While taking their food Marjiam says: «Well, it is also the

moment to give You this pouch. The merchant gave it to me when I was in the saddle with him. He said to me: “You will give it to Jesus before parting from Him and you will tell Him to love me as He loves you”. Here it is. It was heavy here, in my tunic. It seems to be full of stones.»

«Let us see! Money is heavy!» They are all curious.

Jesus undoes the thin twisted leather strips which fasten the pouch made with gazelle leather, I think, because it looks like chamois leather, and empties its contents on His lap. Some coins roll out. But they are the least. Many small bags of very fine byssus roll out as well: little bundles tied with a thread. Beautiful hues shine through the very light linen tissue and the sun seems to light a tiny fire in each little bundle, as if they were embers under a thin veil of ash.

«What is it?

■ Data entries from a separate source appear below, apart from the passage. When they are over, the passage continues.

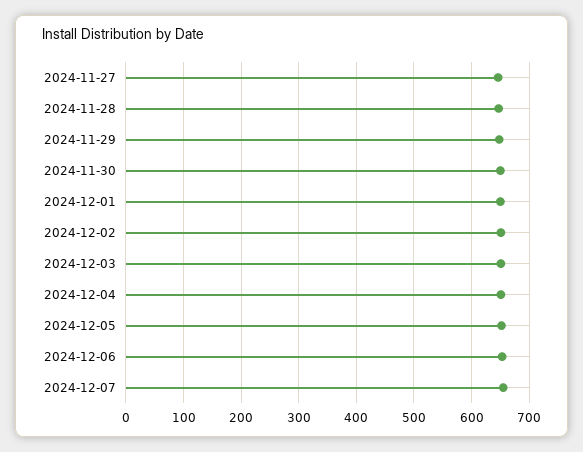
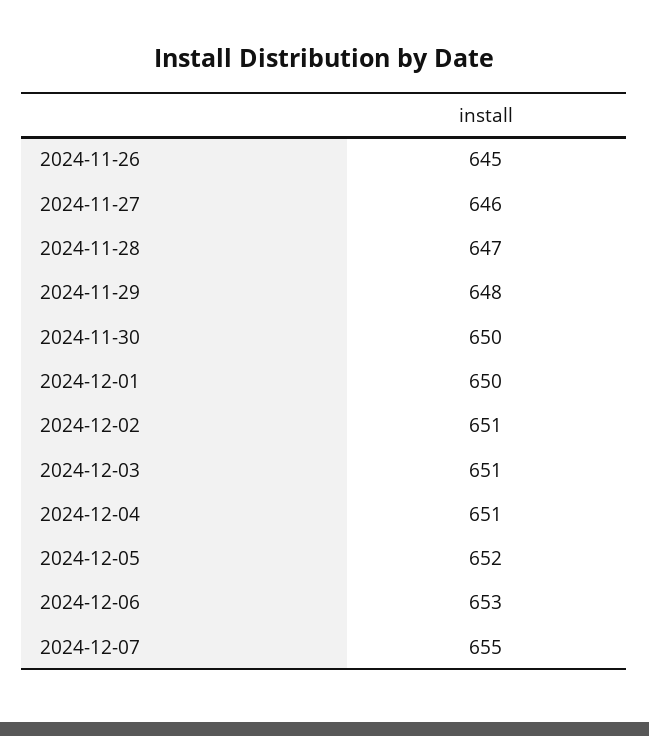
2024-11-26: none -> 645

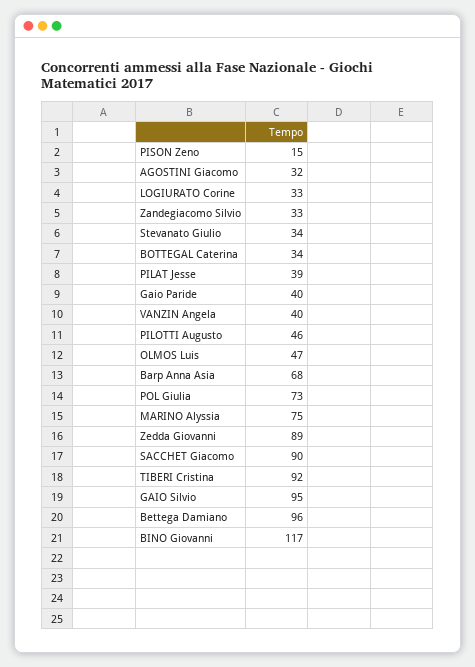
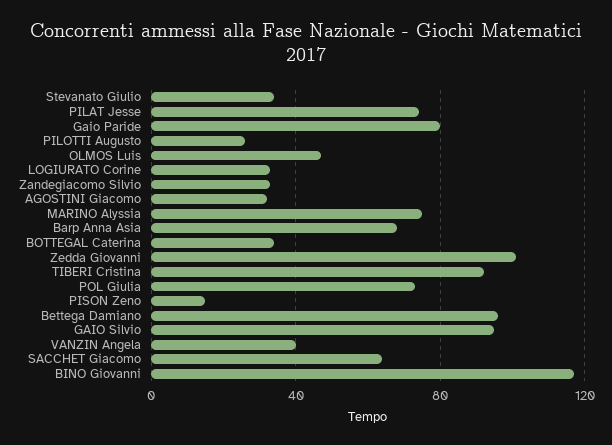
PILAT Jesse: 39 -> 75
Gaio Paride: 40 -> 80
PILOTTI Augusto: 46 -> 25
Zedda Giovanni: 89 -> 100
SACCHET Giacomo: 90 -> 65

Undo them, Master.»

They are all bending over Jesus Who calmly unties the knot of a little bundle shining with golden reflections: topazes of various sizes, still unrefined, sparkle freely in the sun. Another little bundle: rubies, drops of coagulated blood. Another one: a precious delightful display of green emerald chips. Another one: bits of sky in pure sapphires. Another one: languid amethysts. Another: violet indigo of beryls. Another: wonderful black onyxes… And so on for twelve little bundles. In the last one, the heaviest, a golden sparkling of chrysolites, there is a small parchment: «For Your Rational[1] of true Pontiff and King».

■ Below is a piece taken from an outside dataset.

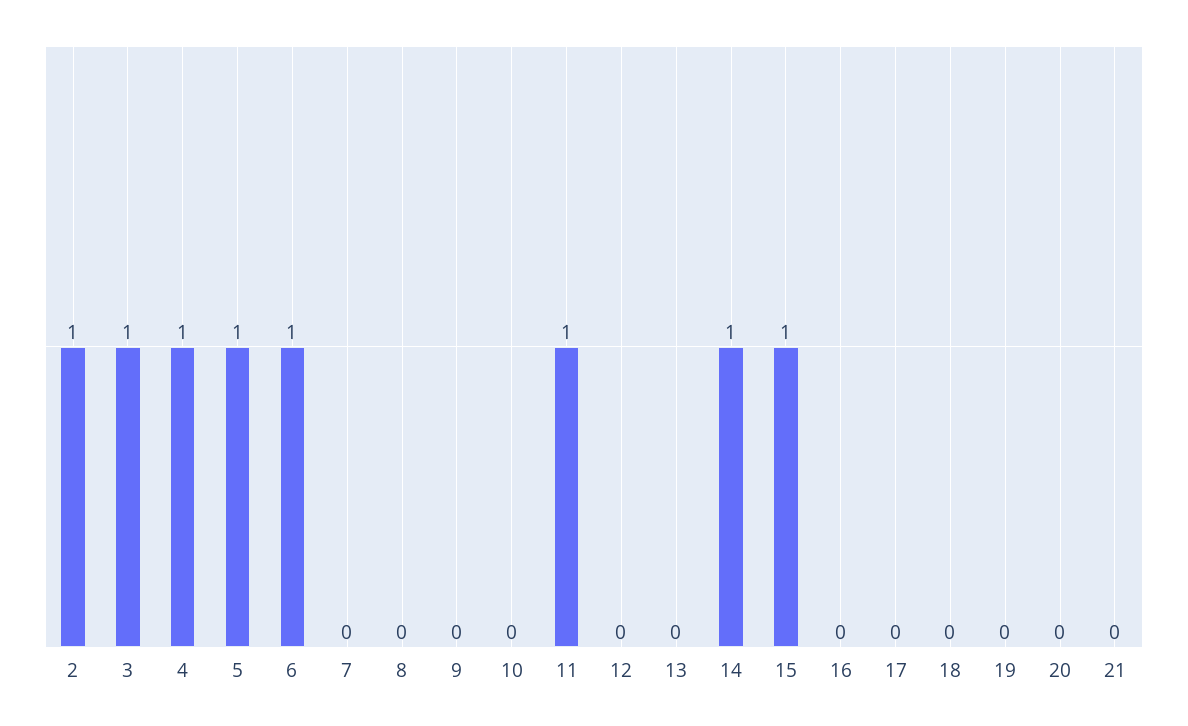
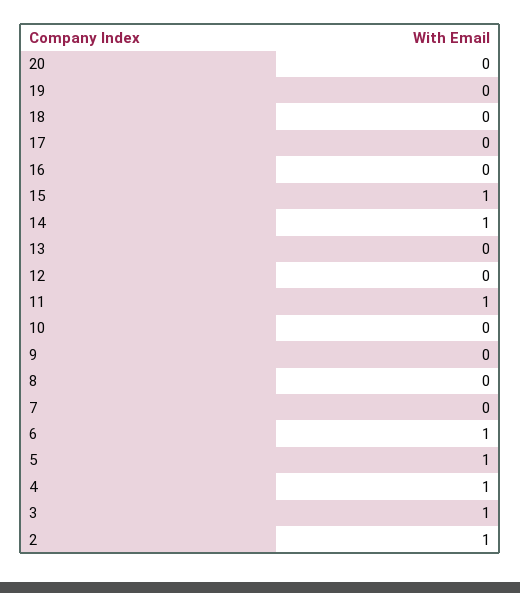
21: 0 -> none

Jesus’ lap is a little meadow strewn with bright stripped petals… The apostles plunge their hands into that light which has become multi-coloured matter. They are bewildered…

Peter whispers: «If Judas of Kerioth were here!…»

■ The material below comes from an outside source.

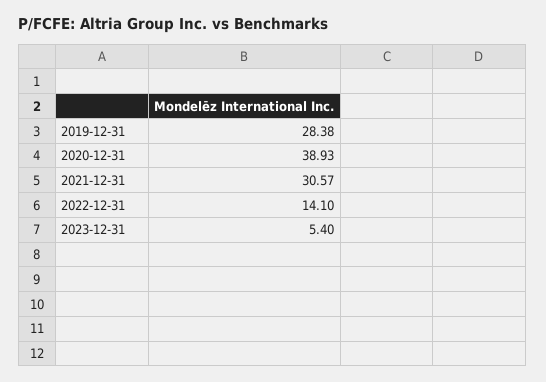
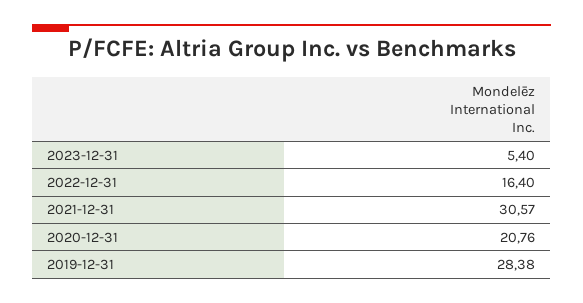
2020-12-31: 38.93 -> 20.76
2022-12-31: 14.1 -> 16.4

«Be quiet! It is better that he is not» says Thaddeus resolutely.

294.4

Jesus asks for a piece of cloth to make one parcel only of the stones and He is pensive while the others continue commenting.

The apostles say: «That man was rich indeed!» and Peter makes everybody laugh exclaiming: «We have been trotting on a throne of gems. I did not think I was sitting on such splendour. I wish it had been softer! What will You do with it now?»

«I will sell it for the poor.» He looks up at the women smiling.

«And where will You find a jeweller here, who can buy those things?»

«Where? Here. Johanna, Martha, Mary, will you buy My treasure?»

The three women, without even consulting with one another, say: «Yes» impulsively. But Martha adds: «We have little money here.»

«You will let Me have it at Magdala at the new moon.»

«How much do You want, Lord?»

«For Myself, nothing. For My poor, very much.»

«Give it to me. You will have very much» says the Magdalene, and she takes the purse and conceals it in her breast.

Jesus keeps only the money. He stands up. He kisses His Mother, His aunt His cousins and then he kisses Peter, John of Endor and Marjiam. He blesses the women and dismisses them. And they go away, looking back now and again, until they disappear around a bend.

Jesus goes with the rest towards Arbela. It is only a small group now, only eight people in all. They walk fast without speaking towards the town which is becoming closer and closer.

[…].


Notes

  1. Arbel. Suit ce dessin de Maria Valtorta : la ligne transversale qui unit Bozra (au sud-est) à Arbel (au nord-ouest) est la route principale Bozra-Arbel. Elle croise la ligne verticale marquée “ Route des caravanes vers Aéra ”.

Notes

  1. Rational: it was the precious pectoral – the breastpiece of Judgment – worn by the High Priest when he went into the presence of Yahweh. As it is prescribed in Exodus 28:15-30.